What the task requires: Of all the lines in the entries, how many carry the word "กระเป"? The reply is that number and no more.

Data to examine:
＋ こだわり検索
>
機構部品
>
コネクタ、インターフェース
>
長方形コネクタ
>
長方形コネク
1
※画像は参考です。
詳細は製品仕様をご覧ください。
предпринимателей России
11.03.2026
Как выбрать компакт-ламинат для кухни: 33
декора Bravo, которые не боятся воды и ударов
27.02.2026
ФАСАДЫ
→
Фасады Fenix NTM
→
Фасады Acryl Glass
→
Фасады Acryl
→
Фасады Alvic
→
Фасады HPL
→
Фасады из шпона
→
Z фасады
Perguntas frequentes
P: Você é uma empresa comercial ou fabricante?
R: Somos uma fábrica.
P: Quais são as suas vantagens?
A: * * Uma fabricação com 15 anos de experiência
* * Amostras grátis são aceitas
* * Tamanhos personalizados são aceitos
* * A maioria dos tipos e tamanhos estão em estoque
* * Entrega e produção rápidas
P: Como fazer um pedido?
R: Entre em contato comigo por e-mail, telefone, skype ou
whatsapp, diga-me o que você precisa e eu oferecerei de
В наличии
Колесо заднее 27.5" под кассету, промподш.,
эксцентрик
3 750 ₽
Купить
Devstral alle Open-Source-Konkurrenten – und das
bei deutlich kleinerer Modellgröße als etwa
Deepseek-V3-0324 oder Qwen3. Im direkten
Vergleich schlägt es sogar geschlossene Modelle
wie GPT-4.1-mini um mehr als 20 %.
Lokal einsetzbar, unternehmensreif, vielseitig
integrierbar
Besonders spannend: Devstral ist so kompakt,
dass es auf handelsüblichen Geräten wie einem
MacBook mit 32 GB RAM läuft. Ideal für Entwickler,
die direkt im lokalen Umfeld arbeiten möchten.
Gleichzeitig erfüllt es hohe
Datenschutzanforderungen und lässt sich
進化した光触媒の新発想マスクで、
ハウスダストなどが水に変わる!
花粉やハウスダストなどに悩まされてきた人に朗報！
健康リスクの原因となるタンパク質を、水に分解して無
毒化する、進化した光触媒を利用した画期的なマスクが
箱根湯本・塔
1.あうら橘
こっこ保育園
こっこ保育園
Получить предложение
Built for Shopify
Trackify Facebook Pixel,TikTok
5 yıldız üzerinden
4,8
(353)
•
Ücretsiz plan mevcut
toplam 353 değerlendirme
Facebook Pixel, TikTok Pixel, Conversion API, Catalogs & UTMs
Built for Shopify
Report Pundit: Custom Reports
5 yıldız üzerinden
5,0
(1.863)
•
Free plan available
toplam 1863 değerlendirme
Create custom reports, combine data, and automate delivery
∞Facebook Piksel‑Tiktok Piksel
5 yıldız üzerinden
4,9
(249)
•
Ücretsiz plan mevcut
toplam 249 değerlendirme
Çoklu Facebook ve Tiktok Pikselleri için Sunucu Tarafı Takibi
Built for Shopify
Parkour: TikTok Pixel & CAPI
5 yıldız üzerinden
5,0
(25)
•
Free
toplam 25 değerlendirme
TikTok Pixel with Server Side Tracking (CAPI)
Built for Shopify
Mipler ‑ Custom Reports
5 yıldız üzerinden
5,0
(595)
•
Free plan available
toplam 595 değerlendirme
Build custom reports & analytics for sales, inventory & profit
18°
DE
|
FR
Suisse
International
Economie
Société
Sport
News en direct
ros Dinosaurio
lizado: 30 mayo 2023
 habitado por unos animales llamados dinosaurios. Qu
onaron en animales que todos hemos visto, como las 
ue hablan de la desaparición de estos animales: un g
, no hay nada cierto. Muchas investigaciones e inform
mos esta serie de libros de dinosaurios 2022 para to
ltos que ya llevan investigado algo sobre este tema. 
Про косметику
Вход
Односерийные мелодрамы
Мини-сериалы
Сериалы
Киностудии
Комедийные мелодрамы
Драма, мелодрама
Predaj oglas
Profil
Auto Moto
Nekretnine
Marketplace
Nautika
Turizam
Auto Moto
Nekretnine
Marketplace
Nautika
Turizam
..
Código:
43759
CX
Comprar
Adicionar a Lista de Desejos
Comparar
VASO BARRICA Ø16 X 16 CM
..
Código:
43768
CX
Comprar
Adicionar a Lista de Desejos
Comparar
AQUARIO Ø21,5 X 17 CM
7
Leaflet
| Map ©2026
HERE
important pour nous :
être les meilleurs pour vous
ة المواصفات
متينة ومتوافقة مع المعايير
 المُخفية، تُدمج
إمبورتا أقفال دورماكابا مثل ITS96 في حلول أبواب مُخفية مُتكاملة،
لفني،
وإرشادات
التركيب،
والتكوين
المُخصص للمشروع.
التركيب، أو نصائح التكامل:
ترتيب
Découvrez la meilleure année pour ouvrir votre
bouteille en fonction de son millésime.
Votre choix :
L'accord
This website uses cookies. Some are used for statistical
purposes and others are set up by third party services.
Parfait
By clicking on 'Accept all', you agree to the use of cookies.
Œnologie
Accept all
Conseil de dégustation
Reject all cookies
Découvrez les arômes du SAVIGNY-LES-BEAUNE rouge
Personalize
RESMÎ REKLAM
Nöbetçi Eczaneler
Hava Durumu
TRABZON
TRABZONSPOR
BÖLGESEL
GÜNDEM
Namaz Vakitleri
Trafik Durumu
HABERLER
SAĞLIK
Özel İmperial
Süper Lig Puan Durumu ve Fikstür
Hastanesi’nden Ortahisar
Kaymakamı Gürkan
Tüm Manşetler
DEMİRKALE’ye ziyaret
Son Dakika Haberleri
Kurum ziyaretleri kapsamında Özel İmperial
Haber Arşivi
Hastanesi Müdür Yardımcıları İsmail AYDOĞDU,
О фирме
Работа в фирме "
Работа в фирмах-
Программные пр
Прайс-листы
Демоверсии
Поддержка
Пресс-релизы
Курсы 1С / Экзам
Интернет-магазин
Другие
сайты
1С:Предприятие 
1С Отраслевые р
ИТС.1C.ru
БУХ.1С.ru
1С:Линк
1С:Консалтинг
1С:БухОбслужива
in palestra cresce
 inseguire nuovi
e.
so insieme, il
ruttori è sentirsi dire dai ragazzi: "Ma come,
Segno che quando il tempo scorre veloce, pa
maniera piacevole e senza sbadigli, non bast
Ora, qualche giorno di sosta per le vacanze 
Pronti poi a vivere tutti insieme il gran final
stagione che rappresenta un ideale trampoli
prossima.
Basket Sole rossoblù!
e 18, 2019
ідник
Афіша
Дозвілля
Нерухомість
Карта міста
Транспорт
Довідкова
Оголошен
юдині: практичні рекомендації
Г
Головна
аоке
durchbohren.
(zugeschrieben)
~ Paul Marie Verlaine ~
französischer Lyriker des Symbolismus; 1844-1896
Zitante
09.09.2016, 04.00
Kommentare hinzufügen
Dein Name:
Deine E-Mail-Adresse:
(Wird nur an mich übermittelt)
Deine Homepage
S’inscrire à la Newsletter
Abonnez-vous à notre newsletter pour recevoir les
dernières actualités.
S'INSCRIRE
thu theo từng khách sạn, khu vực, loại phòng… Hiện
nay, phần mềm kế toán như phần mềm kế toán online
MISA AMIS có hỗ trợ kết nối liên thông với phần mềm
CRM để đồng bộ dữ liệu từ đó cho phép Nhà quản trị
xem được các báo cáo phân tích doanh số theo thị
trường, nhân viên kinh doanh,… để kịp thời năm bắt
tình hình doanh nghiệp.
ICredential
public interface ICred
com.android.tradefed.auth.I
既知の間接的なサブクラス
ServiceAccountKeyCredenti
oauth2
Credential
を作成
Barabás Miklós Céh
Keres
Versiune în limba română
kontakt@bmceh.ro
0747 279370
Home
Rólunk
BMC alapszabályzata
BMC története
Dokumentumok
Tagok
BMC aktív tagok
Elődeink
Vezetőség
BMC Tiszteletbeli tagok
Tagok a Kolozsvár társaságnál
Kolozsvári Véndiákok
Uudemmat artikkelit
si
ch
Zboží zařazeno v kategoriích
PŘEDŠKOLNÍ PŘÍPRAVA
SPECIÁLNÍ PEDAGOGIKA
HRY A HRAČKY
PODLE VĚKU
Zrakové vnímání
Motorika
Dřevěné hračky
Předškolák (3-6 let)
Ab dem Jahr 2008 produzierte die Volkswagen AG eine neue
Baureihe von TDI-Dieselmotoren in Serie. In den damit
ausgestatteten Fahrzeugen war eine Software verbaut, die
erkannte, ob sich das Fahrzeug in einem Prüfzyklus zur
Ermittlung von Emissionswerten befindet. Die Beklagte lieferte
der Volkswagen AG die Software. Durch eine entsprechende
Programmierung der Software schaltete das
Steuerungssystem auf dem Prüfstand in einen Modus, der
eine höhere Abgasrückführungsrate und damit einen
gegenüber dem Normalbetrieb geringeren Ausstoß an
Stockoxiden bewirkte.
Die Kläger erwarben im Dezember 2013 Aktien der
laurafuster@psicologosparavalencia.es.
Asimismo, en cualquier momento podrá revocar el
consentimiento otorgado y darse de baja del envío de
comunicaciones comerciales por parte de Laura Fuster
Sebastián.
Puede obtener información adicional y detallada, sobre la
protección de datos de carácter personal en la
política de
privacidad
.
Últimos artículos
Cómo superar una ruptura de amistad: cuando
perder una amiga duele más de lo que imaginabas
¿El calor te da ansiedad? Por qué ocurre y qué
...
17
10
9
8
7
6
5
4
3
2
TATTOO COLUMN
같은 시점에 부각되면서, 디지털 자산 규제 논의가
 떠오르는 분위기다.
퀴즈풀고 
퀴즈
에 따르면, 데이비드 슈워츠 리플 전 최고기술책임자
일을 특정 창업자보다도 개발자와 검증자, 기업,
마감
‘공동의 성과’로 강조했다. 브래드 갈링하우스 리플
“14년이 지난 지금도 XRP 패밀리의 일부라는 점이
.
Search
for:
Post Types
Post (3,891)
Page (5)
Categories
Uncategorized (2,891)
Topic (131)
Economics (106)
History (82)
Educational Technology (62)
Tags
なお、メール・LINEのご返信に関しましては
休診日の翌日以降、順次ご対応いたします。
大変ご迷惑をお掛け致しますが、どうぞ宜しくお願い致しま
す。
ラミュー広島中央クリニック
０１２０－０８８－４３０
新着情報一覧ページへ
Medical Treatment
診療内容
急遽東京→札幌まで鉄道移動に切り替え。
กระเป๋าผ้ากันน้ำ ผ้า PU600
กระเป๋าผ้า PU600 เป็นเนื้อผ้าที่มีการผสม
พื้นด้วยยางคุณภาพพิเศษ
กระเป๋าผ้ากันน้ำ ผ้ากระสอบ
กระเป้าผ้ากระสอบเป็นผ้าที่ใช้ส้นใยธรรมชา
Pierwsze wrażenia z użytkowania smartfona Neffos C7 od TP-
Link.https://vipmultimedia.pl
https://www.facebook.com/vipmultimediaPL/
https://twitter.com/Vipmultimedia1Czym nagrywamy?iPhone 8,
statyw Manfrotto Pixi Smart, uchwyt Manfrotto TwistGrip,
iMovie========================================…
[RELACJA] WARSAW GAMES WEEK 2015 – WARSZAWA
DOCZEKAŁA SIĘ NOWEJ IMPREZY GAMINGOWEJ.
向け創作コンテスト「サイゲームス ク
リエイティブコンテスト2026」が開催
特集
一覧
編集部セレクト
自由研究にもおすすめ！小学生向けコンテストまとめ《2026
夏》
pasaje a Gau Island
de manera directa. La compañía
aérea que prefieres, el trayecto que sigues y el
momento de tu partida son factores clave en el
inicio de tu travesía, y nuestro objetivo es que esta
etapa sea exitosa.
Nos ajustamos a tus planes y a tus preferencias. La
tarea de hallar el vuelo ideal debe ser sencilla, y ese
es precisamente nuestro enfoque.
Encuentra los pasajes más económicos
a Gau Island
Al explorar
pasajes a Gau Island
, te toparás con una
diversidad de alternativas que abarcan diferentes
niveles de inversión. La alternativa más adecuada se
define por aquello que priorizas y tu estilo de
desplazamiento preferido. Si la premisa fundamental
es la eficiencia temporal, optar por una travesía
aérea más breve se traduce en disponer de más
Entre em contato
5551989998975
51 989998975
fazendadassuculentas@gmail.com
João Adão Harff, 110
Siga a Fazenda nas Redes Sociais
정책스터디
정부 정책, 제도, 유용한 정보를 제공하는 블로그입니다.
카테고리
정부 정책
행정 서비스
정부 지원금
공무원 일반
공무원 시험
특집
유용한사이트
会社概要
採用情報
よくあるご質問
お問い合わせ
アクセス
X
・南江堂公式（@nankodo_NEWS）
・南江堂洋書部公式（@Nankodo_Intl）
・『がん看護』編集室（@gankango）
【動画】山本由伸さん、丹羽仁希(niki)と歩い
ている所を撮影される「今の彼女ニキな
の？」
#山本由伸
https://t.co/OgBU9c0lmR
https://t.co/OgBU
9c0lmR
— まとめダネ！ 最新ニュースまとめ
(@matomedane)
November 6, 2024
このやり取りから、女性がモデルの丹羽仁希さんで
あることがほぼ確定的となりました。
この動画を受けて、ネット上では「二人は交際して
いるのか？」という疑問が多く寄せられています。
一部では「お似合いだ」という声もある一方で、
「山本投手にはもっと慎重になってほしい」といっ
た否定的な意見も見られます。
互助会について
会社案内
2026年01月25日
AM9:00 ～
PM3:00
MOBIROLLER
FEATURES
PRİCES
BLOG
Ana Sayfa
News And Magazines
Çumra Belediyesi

Solved exercise: 4